··· RECORD EXTRACTS
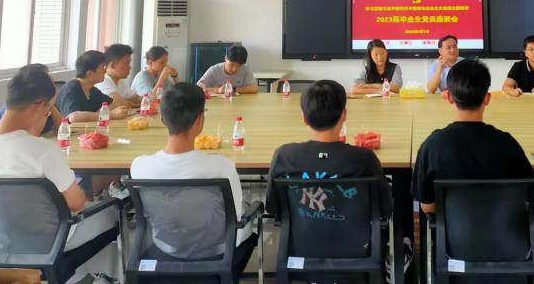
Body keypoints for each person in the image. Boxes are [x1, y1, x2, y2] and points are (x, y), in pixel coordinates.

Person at [0, 65, 120, 282]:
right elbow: (76, 204)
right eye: (49, 110)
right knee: (113, 211)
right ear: (39, 106)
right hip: (55, 241)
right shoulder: (44, 151)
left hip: (3, 241)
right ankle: (98, 278)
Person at [131, 83, 258, 278]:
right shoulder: (221, 167)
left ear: (163, 119)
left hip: (164, 250)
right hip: (218, 256)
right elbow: (236, 216)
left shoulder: (140, 166)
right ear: (200, 120)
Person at [265, 80, 393, 267]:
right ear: (344, 115)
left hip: (299, 256)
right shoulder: (364, 159)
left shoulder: (284, 156)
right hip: (358, 256)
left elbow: (273, 207)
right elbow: (384, 208)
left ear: (304, 118)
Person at [413, 59, 532, 214]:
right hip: (504, 228)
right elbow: (527, 197)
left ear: (448, 97)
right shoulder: (507, 143)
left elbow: (427, 206)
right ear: (487, 98)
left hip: (452, 228)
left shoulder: (433, 145)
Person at [55, 50, 130, 122]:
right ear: (90, 74)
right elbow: (73, 117)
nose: (105, 71)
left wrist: (99, 113)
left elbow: (114, 103)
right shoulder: (71, 90)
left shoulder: (91, 90)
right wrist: (109, 115)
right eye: (102, 68)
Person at [0, 62, 64, 133]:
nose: (53, 84)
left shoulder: (42, 103)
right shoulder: (17, 109)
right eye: (50, 80)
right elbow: (32, 134)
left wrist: (49, 103)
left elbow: (62, 126)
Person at [96, 43, 142, 107]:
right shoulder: (103, 81)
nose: (129, 67)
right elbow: (119, 103)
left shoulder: (121, 81)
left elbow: (136, 98)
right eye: (126, 63)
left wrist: (147, 100)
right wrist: (141, 104)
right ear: (112, 65)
······
(EXERCISE): With the pictures omitted, repeat the full set of records above exactly.

(ANSWER SECTION):
Body keypoints for each person in the image. Boxes are [x1, y1, x2, y2] and points are (x, y), in pixel coordinates.

Person at [0, 65, 120, 282]:
right elbow: (76, 204)
right eye: (49, 110)
right knee: (113, 211)
right ear: (39, 106)
right hip: (55, 241)
right shoulder: (44, 151)
left hip: (3, 241)
right ankle: (98, 278)
Person at [131, 83, 258, 278]:
right shoulder: (221, 167)
left ear: (163, 119)
left hip: (164, 250)
right hip: (218, 256)
right elbow: (236, 216)
left shoulder: (140, 166)
right ear: (200, 120)
Person at [265, 80, 393, 267]:
right ear: (344, 115)
left hip: (299, 256)
right shoulder: (364, 159)
left shoulder: (284, 156)
right hip: (358, 256)
left elbow: (273, 207)
right elbow: (384, 208)
left ear: (304, 118)
Person at [413, 59, 532, 214]:
right hip: (504, 228)
right elbow: (527, 197)
left ear: (448, 97)
right shoulder: (507, 143)
left elbow: (427, 206)
right ear: (487, 98)
left hip: (452, 228)
left shoulder: (433, 145)
Person at [55, 50, 130, 122]:
right ear: (90, 74)
right elbow: (73, 117)
nose: (105, 71)
left wrist: (99, 113)
left elbow: (114, 103)
right shoulder: (71, 90)
left shoulder: (91, 90)
right wrist: (109, 115)
right eye: (102, 68)
Person at [0, 62, 64, 133]:
nose: (53, 84)
left shoulder: (42, 103)
right shoulder: (17, 109)
right eye: (50, 80)
right elbow: (32, 134)
left wrist: (49, 103)
left elbow: (62, 126)
Person at [96, 43, 142, 107]:
right shoulder: (103, 81)
nose: (129, 67)
right elbow: (119, 103)
left shoulder: (121, 81)
left elbow: (136, 98)
right eye: (126, 63)
left wrist: (147, 100)
right wrist: (141, 104)
right ear: (112, 65)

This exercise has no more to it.